How can I show a movie to students... legally... in Japan?
September 27, 2007 10:43 PM   Subscribe

I'm a teacher at a for-profit English school in Japan and I want to display a few clips from movies and have students read-along with a script. The problem is, since our school isn't a non-profit, I don't know how to get the performance right, especially since I am in Japan. Is it worth pursuing? It is only for a few classes and not very important, but I thought it'd be a fun way for students to improve listening skills.... Thanks all!
posted by phaedrus441 to Law & Government (7 answers total)
 
IANAL, but given the educational setting and it being "clips" (not substantial portions of the movie?) this might fall under fair use.
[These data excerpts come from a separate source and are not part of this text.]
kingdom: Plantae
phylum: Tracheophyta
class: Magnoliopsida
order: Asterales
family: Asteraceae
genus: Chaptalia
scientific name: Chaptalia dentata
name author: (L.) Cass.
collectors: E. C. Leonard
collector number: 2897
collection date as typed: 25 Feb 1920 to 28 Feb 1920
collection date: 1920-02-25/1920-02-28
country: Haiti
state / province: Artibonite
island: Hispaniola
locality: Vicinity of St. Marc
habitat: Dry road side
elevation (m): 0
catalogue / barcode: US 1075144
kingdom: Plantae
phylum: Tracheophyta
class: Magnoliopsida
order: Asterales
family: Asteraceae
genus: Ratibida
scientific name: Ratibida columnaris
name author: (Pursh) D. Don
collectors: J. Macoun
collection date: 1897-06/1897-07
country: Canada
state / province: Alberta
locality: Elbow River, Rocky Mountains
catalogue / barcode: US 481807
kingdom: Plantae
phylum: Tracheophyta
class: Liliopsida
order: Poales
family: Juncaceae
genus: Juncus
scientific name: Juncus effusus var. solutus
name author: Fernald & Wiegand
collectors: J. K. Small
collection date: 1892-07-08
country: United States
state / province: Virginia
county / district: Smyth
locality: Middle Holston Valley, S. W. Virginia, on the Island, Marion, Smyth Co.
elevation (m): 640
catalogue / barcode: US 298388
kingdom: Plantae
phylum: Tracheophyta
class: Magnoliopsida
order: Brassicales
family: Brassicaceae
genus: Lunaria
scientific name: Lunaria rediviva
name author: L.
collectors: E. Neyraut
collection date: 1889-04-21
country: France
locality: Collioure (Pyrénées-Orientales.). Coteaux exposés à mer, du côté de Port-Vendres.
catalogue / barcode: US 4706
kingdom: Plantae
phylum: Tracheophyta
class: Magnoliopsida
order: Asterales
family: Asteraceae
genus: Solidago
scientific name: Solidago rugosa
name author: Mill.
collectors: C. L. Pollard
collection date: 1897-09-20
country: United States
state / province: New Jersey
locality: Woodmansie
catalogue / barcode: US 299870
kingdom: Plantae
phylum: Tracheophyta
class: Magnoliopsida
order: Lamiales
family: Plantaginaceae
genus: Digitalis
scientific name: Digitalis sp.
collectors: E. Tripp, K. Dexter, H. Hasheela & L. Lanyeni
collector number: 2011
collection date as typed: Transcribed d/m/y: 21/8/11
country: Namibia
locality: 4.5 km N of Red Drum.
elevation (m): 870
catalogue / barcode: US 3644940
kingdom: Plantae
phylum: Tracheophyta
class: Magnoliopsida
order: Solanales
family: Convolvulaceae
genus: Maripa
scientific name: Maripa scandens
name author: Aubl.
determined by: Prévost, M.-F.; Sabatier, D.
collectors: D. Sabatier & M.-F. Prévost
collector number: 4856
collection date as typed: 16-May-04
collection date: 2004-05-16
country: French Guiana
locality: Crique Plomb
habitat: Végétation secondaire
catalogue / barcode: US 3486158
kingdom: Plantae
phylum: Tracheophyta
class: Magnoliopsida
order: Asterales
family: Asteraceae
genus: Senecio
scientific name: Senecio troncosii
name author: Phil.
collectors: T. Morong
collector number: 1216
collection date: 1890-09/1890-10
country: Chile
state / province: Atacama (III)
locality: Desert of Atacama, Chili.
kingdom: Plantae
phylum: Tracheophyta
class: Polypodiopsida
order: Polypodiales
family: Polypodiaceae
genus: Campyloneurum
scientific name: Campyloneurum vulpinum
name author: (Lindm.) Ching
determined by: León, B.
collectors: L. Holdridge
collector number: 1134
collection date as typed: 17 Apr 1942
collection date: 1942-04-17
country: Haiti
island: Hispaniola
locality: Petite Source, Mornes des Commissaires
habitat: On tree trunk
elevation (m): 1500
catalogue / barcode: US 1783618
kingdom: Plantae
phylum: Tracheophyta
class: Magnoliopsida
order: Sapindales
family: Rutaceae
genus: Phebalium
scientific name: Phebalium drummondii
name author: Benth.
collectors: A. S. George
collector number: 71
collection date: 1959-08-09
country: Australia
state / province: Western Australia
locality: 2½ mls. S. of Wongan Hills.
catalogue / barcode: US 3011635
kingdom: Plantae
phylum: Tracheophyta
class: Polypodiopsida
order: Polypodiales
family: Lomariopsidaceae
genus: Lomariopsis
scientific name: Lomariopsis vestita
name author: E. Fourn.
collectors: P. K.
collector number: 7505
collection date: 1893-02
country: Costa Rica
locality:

Or it might not, but it's worth looking into that possibility, I think.

Have you asked your school's librarian?
posted by hattifattener at 11:37 PM on September 27, 2007


Sounds like fair use under US law to me, but no idea what the equivalent Japanese copyright law is.

This might be a good starting point.
posted by Happy Dave at 11:38 PM on September 27, 2007


Response by poster: Ugggh, sadly, fair use only covers non-profit schools... It's a no go, I'm afraid...
posted by phaedrus441 at 2:44 AM on September 28, 2007


I teach English in a for-profit school in Latvia, and have done so before in Indonesia; there are dozens of films on the bookshelf in various forms, they all get used in classes, and we've done gap-fill and other exercises from scripts. (In Indonesia, most of our teacher development/resource were photocopies as well!)

I have no idea if it's illegal, especially in Japan; I would assume, however, that if your school has copies of movies, a VCR/DVD player, or even CD players in class used to play various audio clips that are not the property of the company, then they've settled this as something they're not going to worry about.

One possible solution might be finding the relevant clips on YouTube or elsewhere on the Internet and viewing them, without downloading them, via some sort of connection between the computer and a television, or by taking all your students to the computer lab, if you've got one. I've also used Creative Commons-licensed media in class, and taught my students how to find CC-licensed work on Flickr and elsewhere for their own projects, so that's another path you could take.

Good on you for at least thinking about this! E-mail's in the profile if you want some TEFL tips!
posted by mdonley at 3:02 AM on September 28, 2007


If they're on DVD, you could just turn the subtitles on instead of printing out a script. Would that make a difference?
posted by HeroZero at 4:26 AM on September 28, 2007


When I attended a Japanese private university (which I can only assume is for-profit) for a study abroad program, the Japanese staff had us watch entire movies with read-along scripts. I'd assume that if they did that without getting in trouble, you're probably good to go for mere clips.
posted by DoctorFedora at 7:26 AM on September 28, 2007


It's illegal in Japan, and absolutely nobody cares. If you were to release your classes as some sort of take-home video product, then there would be reason to worry, but the enforcement for things like in-class use is absolutely non-existent.

To make a comparison: legally speaking, stealing beef counts as cattle rustling in some places in Texas. And cattle rustling can be punished by hanging. But you can pretty much bet your entire life savings that if you steal a hamburger from a supermarket in Texas, you will not be given the death penalty.

Same type situation in Japan. What you're describing is illegal, but it totally doesn't matter. When you start publishing your classes, then you need to actually worry about it.